Худой был не то слово как встревожен и постарался накрутить остальных, но что мы могли? Следить за ним не получалось, разговаривать было бессмысленно, явных действий он не предпринимал. В итоге мы занялись рутиной, и всё как-то сгладилось.
Демократический Контроль и Имперский разъезд получили свои письма с виселицами и сибирской язвой, и в городе поднялся переполох. Ну как, не то чтобы город встал на уши в полном составе, от водопровода до транспорта — люди, которые отвечают за водопровод и транспорт, спали спокойно, не подозревая, возможно, не только о панике в ДК и Импре, но и о самом их существовании. Даже пресса пришла в неистовство выборочно: СМИ, которые так или иначе контролировались государством, упомянули о событии вскользь и скорее как о казусе и только флагманы либерализма день за днём снабжали свою аудиторию всё новыми комментариями и аналитикой.
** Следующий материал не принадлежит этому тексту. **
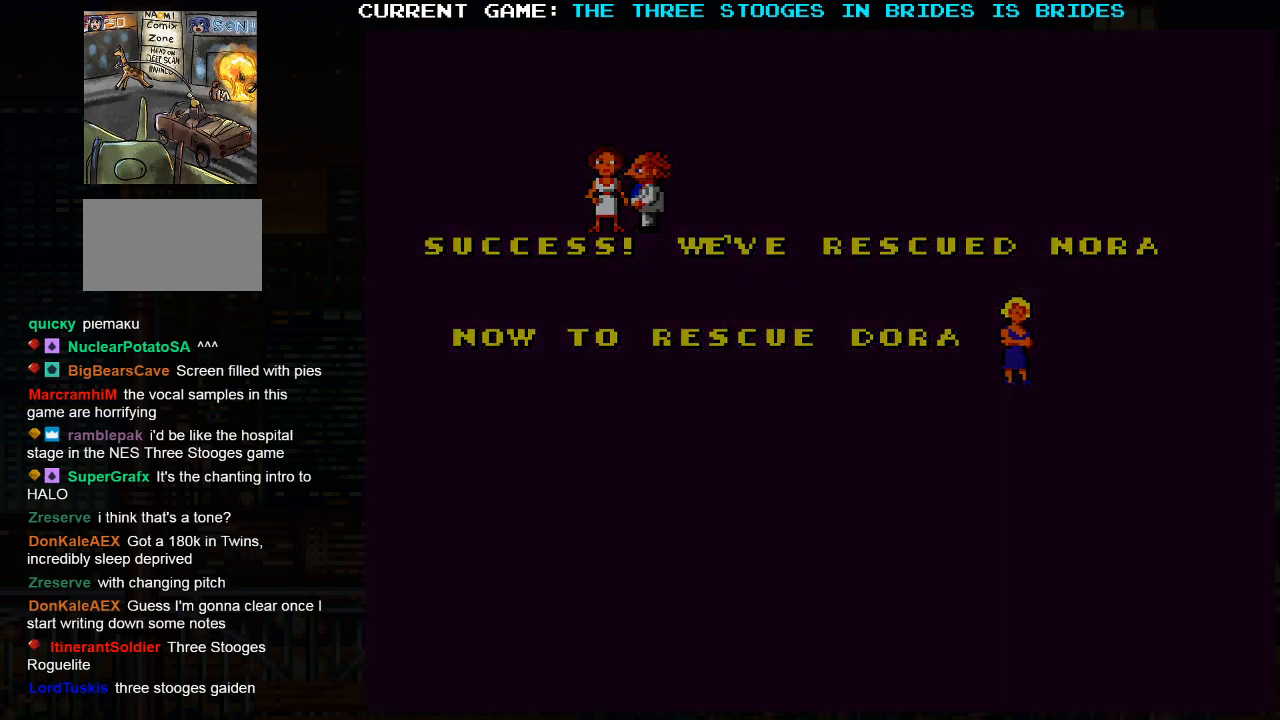
{"dt_ms": 500, "buttons": ["SQUARE"], "left_stick": "center", "events": []}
Нам это, конечно, было на руку, и очень хорошо, что неравнодушные граждане находили в деле всё новые зловещие следы, в очередной раз продемонстрировав, до чего может договориться свободная печать, но со стороны это выглядело настолько смешно, что и на нашу борьбу бросило тень чего-то смехотворного. Хотя мы сражались не с неравнодушными гражданами, а с ихними вожаками.